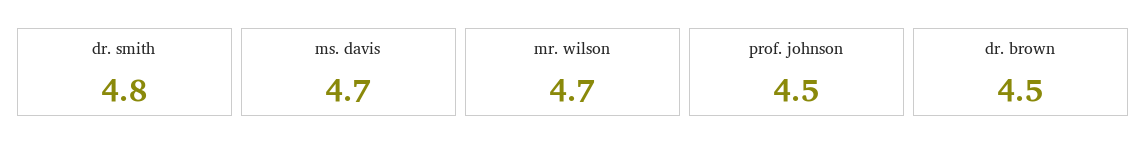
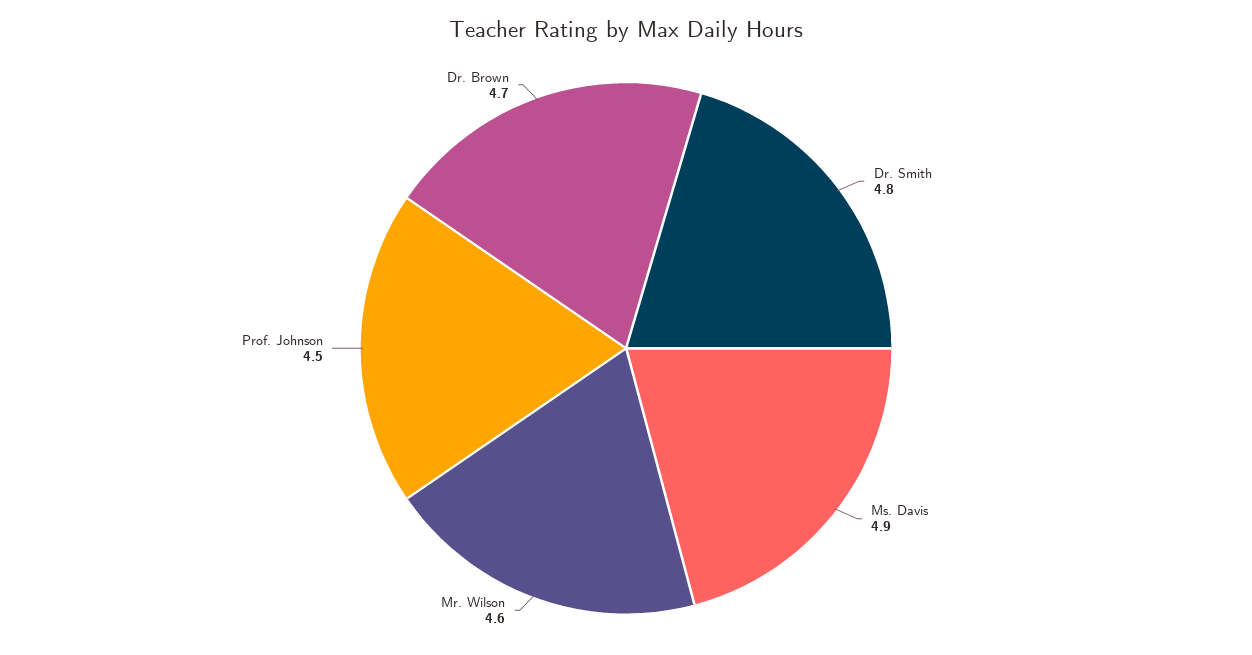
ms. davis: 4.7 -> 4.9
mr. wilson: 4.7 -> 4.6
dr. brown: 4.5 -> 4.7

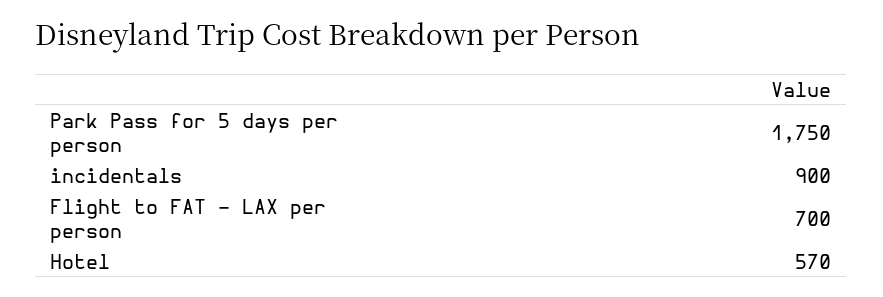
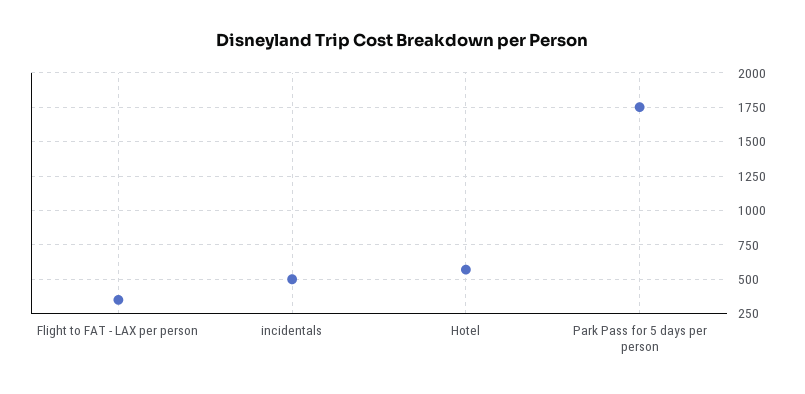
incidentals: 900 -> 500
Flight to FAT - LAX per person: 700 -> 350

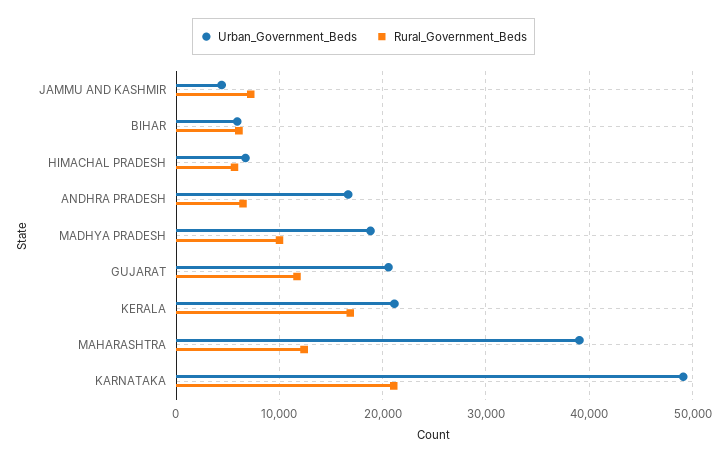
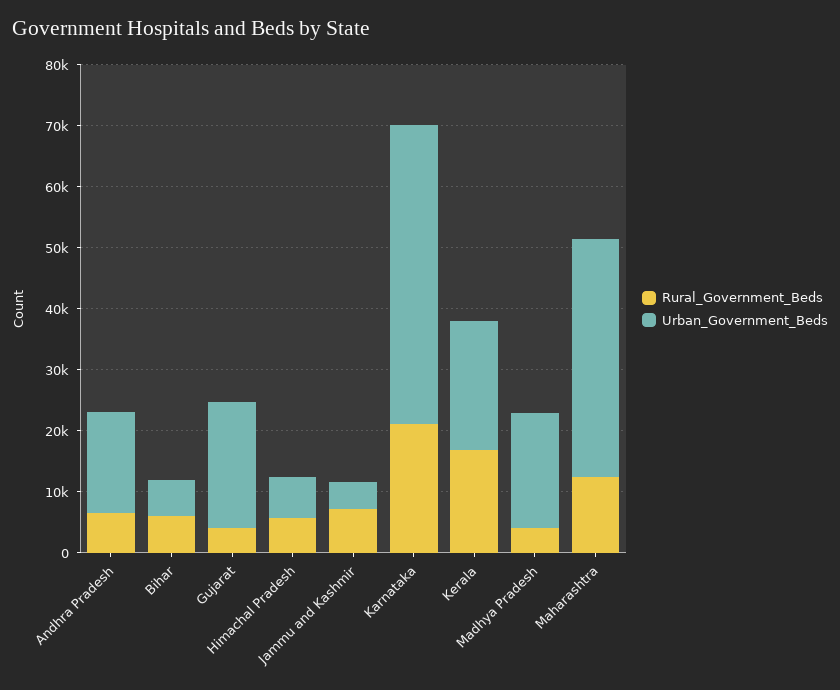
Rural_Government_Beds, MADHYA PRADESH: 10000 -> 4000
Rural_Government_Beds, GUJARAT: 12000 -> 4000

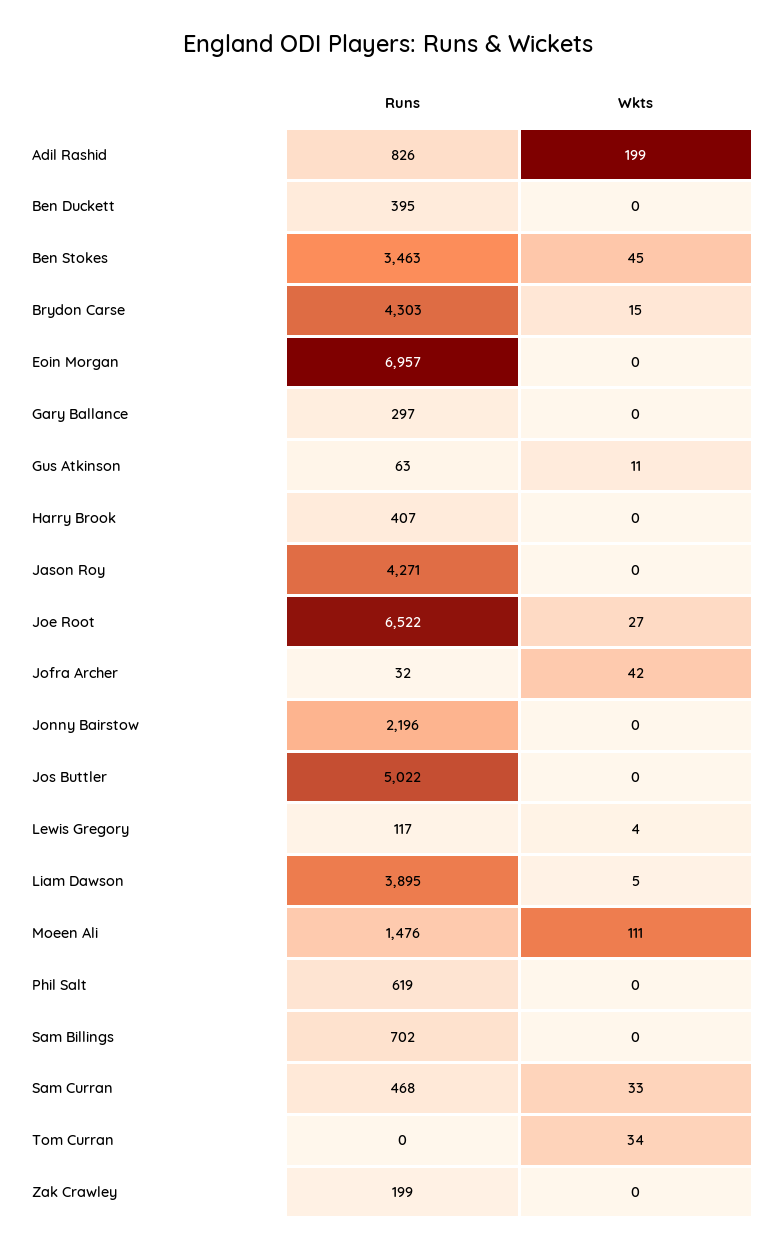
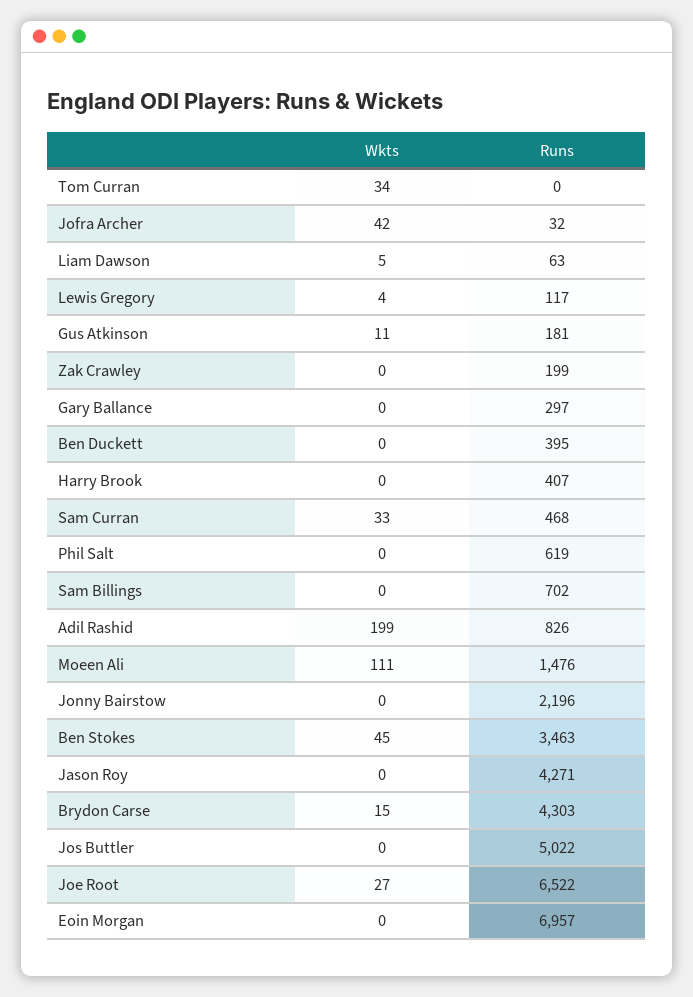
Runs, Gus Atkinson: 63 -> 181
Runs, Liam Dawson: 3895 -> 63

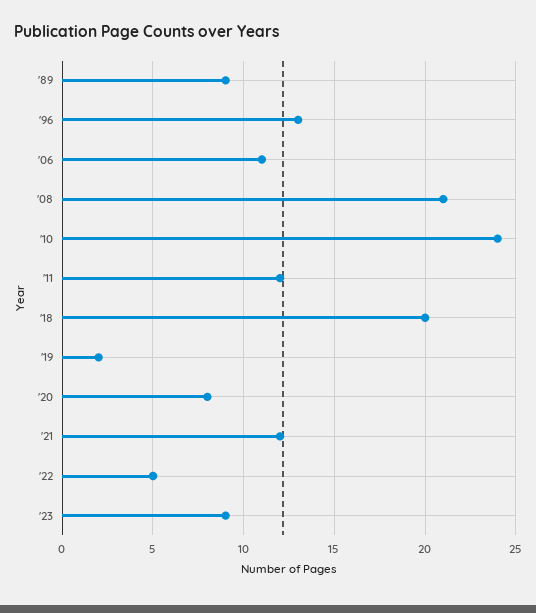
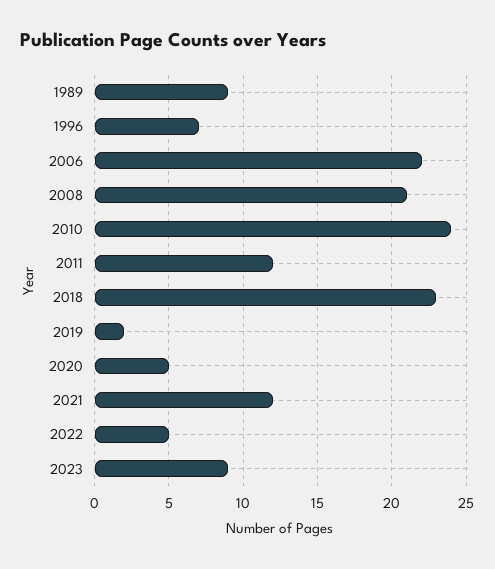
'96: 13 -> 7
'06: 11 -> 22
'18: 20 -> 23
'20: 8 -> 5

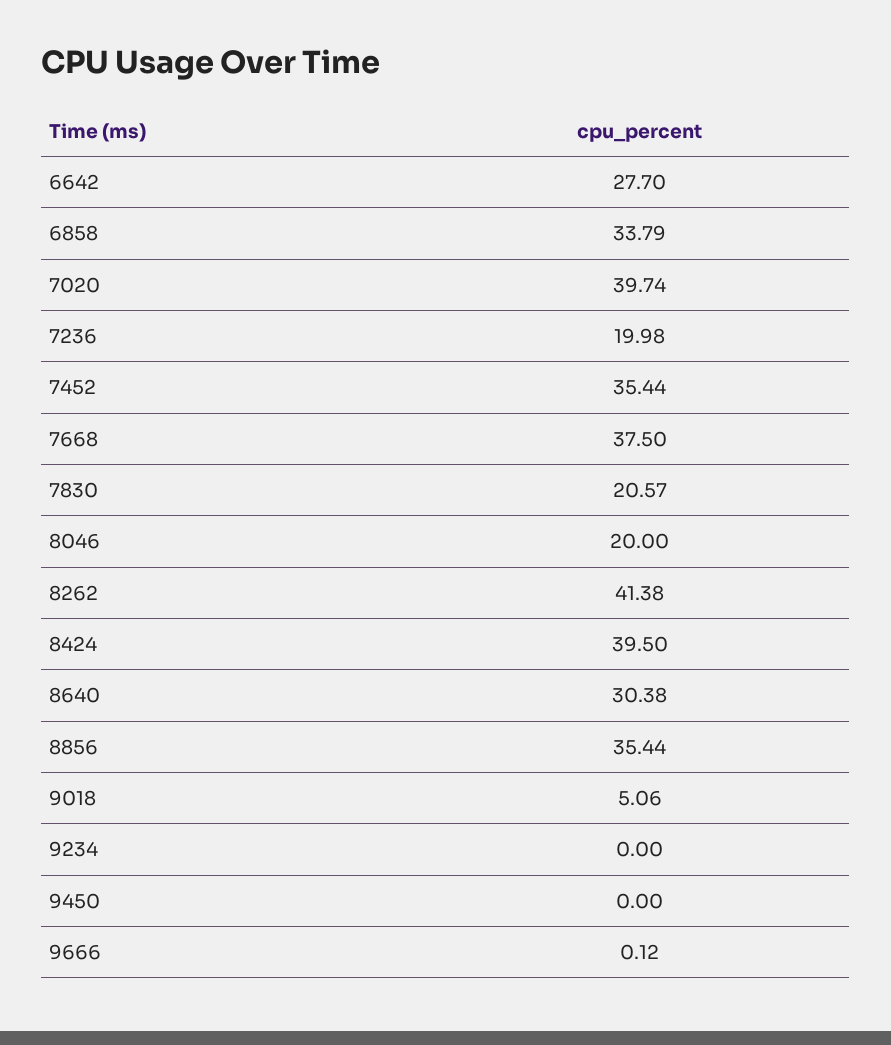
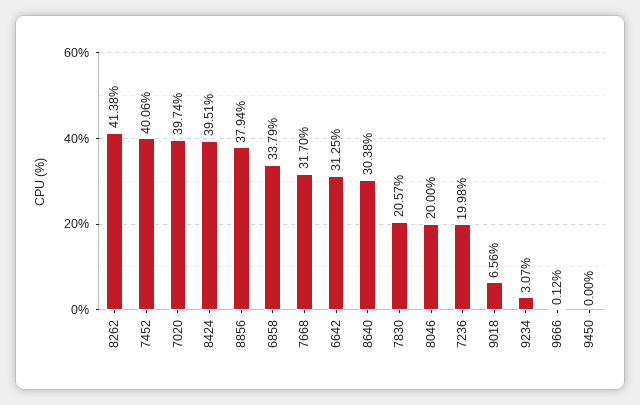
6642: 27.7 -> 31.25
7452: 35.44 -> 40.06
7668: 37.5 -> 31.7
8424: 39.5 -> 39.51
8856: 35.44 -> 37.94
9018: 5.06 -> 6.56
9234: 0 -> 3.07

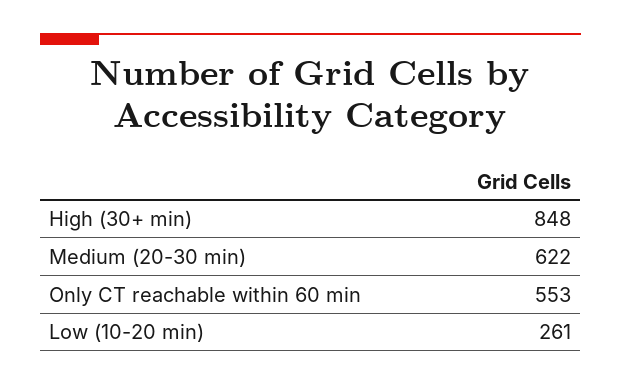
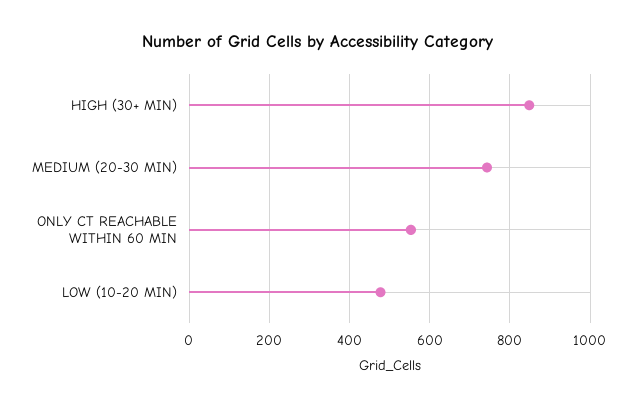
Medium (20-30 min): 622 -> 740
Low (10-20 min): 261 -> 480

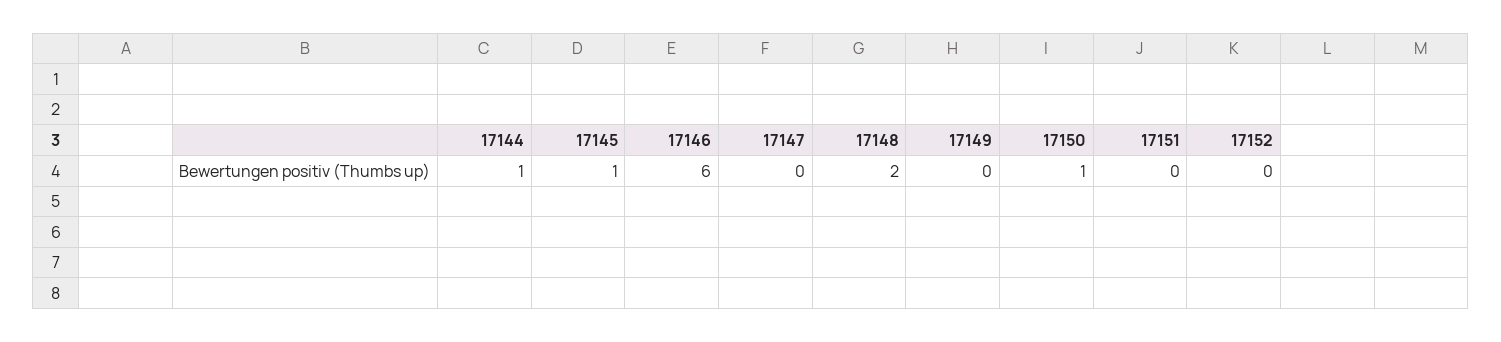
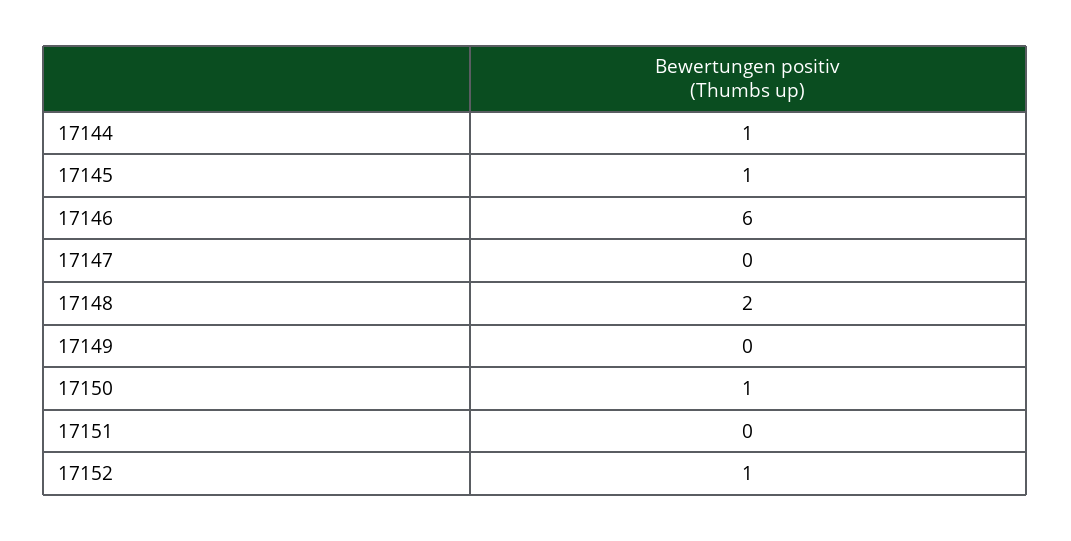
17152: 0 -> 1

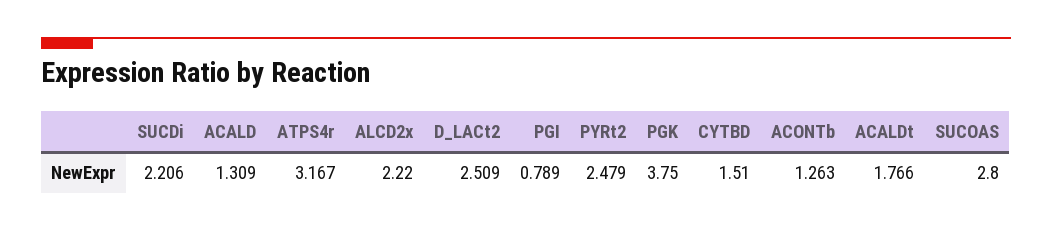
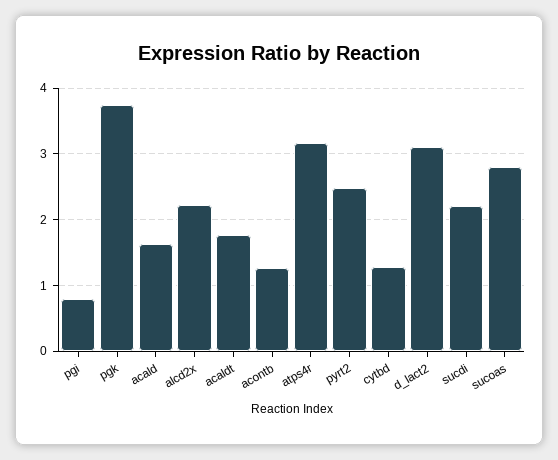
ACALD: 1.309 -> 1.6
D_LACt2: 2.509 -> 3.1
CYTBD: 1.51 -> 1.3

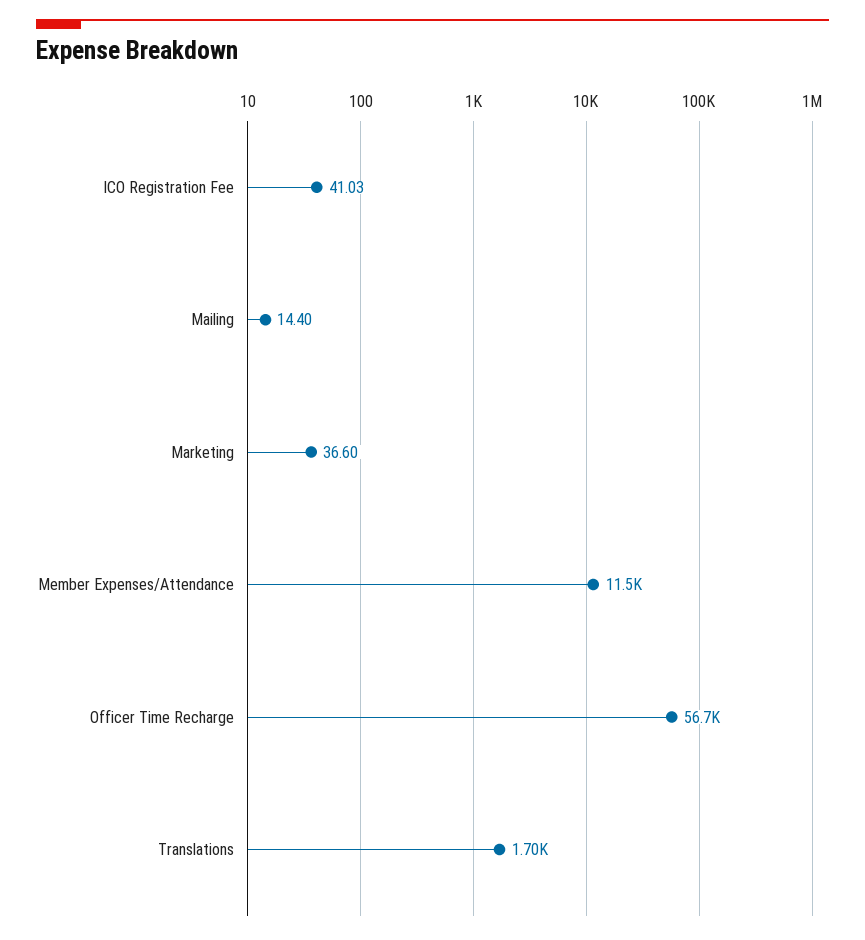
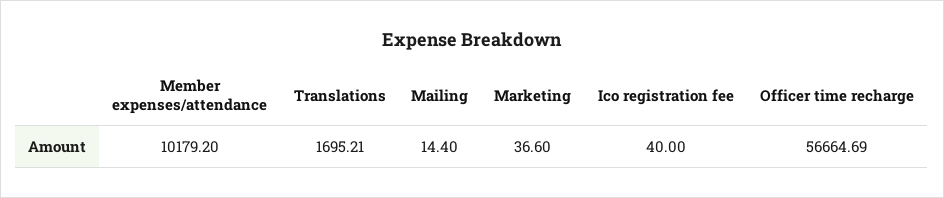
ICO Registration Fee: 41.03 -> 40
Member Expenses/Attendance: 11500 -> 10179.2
----------
* [Task description]: Each line in the records above should be reproduced exactly; images are not copied.

* [Output for this task]:
ms. davis: 4.7 -> 4.9
mr. wilson: 4.7 -> 4.6
dr. brown: 4.5 -> 4.7

incidentals: 900 -> 500
Flight to FAT - LAX per person: 700 -> 350

Rural_Government_Beds, MADHYA PRADESH: 10000 -> 4000
Rural_Government_Beds, GUJARAT: 12000 -> 4000

Runs, Gus Atkinson: 63 -> 181
Runs, Liam Dawson: 3895 -> 63

'96: 13 -> 7
'06: 11 -> 22
'18: 20 -> 23
'20: 8 -> 5

6642: 27.7 -> 31.25
7452: 35.44 -> 40.06
7668: 37.5 -> 31.7
8424: 39.5 -> 39.51
8856: 35.44 -> 37.94
9018: 5.06 -> 6.56
9234: 0 -> 3.07

Medium (20-30 min): 622 -> 740
Low (10-20 min): 261 -> 480

17152: 0 -> 1

ACALD: 1.309 -> 1.6
D_LACt2: 2.509 -> 3.1
CYTBD: 1.51 -> 1.3

ICO Registration Fee: 41.03 -> 40
Member Expenses/Attendance: 11500 -> 10179.2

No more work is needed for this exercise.